Activity>
Below are records; count the lines in them that hold "read" and give only the count.

Stored data entries
====

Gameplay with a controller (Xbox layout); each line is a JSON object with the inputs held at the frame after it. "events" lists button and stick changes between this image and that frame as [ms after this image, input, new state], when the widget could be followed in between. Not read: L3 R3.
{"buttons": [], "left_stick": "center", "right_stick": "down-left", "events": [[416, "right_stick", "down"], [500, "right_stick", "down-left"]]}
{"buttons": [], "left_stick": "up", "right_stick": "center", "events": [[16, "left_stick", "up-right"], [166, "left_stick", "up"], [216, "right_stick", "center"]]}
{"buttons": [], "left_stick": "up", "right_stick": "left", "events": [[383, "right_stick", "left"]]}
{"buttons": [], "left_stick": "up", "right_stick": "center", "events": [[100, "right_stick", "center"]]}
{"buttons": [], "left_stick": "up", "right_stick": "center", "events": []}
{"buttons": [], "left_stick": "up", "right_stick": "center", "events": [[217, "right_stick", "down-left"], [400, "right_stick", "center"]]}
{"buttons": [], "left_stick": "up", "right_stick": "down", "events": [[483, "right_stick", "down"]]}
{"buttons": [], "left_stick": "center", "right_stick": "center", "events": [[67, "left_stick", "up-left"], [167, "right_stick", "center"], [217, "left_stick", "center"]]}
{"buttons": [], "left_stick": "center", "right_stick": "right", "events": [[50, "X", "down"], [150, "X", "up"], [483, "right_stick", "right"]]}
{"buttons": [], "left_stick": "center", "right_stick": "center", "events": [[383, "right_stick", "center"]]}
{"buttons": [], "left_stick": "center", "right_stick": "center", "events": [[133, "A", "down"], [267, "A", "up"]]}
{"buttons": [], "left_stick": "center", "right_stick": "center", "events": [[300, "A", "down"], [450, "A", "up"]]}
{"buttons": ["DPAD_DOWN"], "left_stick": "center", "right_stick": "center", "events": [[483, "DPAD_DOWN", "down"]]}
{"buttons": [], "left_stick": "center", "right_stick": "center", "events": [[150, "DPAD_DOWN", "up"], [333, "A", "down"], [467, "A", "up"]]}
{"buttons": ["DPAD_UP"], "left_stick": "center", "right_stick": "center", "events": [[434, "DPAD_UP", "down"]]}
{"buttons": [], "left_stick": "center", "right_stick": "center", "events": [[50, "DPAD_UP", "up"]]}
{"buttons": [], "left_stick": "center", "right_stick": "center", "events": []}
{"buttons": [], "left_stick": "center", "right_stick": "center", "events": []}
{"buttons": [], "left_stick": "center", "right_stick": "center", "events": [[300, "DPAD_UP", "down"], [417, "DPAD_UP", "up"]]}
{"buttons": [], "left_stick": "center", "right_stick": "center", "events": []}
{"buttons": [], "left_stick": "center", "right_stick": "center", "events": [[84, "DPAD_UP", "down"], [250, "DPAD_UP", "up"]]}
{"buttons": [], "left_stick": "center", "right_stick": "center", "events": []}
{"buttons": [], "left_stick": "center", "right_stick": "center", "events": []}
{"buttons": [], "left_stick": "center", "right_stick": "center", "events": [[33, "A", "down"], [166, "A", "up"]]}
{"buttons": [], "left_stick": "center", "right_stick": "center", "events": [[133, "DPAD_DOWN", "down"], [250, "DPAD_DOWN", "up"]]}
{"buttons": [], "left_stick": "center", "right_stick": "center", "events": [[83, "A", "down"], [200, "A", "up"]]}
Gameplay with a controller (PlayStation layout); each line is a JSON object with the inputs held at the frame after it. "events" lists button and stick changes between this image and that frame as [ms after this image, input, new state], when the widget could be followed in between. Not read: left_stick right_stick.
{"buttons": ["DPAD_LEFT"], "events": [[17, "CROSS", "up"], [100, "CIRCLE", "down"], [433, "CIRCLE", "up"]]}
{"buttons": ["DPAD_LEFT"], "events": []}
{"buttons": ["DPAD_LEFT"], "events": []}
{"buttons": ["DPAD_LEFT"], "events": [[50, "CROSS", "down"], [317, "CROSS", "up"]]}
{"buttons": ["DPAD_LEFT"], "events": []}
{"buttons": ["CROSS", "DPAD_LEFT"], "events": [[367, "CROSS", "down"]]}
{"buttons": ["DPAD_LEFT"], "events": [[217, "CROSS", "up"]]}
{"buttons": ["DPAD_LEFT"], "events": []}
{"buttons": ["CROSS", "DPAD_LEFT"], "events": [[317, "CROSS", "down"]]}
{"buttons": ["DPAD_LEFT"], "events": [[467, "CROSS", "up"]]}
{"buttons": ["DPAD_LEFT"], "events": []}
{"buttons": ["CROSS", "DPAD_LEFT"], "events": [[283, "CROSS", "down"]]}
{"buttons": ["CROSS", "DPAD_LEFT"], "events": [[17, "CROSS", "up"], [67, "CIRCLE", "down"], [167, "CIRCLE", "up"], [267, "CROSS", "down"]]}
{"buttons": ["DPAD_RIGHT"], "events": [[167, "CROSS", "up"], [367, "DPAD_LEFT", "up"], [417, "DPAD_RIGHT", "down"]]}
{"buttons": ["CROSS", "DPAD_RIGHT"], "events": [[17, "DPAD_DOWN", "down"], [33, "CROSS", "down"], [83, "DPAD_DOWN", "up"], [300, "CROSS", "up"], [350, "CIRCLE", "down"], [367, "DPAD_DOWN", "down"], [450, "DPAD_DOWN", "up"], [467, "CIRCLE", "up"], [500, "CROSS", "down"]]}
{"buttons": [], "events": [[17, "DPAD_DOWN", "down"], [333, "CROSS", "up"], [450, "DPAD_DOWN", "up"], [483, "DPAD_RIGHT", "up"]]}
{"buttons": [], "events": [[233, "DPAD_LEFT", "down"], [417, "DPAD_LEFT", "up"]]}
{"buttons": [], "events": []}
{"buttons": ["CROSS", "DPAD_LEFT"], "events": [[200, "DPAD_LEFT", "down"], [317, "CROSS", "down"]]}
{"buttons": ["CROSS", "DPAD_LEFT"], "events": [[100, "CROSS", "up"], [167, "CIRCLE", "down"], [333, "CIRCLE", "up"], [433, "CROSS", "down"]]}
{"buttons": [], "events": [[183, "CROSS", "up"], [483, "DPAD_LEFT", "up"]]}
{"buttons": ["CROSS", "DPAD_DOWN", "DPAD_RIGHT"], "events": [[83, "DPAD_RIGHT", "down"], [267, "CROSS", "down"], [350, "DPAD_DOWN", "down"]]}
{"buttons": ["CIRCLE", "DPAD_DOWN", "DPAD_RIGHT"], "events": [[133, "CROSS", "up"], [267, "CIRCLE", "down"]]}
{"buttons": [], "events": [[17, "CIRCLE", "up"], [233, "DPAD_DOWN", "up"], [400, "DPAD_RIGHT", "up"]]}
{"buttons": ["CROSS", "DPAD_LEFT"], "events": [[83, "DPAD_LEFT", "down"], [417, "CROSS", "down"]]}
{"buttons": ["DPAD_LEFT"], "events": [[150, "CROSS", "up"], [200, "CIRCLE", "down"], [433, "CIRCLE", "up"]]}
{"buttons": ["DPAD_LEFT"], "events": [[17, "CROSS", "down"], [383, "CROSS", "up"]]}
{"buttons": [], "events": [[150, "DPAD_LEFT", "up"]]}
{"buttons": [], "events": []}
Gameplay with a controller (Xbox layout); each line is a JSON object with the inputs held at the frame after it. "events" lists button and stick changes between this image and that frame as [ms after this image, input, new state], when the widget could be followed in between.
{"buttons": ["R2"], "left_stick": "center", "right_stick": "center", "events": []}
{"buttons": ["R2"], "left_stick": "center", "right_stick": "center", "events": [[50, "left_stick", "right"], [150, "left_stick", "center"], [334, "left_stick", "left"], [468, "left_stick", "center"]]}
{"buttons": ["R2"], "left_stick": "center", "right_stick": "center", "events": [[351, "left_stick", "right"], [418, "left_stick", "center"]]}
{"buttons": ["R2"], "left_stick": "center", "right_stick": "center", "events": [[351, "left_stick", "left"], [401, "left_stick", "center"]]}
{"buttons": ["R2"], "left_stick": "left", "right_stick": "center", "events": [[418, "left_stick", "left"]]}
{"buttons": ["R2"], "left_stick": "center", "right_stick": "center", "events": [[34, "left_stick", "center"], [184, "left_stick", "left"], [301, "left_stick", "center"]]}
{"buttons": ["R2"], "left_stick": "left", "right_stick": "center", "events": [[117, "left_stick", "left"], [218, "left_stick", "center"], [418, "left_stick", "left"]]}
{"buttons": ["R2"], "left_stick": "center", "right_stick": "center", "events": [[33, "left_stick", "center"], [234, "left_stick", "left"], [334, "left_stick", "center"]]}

====

Response>
2